- WORK TO BE COMPLETED:
From the listing below, set down exactly each line beginning with the one containing "thermos bottle: present" and ending with the last.

- RECORDED DATA:
^^^^^^^^
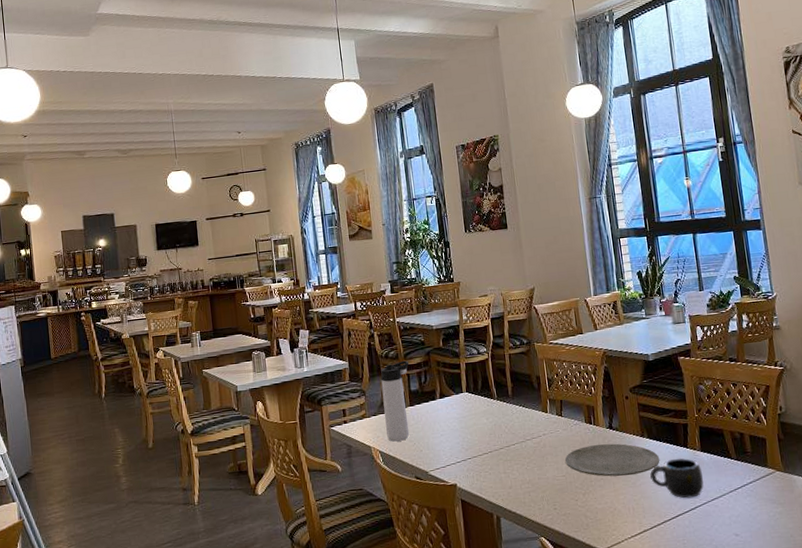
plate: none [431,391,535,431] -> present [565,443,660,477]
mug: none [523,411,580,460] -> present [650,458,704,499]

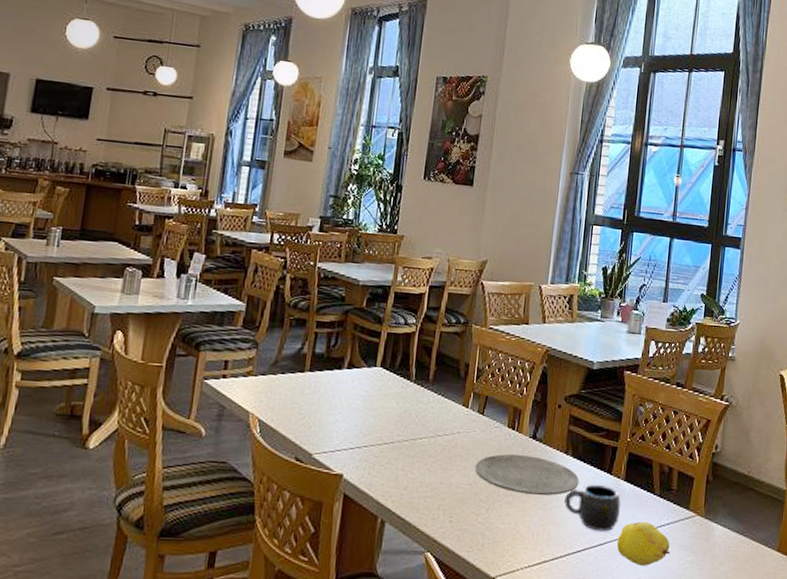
thermos bottle: present [380,360,410,442] -> none [272,315,321,412]
fruit: none [706,483,759,523] -> present [616,521,670,566]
^^^^^^^^
- SOLVED PROBLEM:
thermos bottle: present [380,360,410,442] -> none [272,315,321,412]
fruit: none [706,483,759,523] -> present [616,521,670,566]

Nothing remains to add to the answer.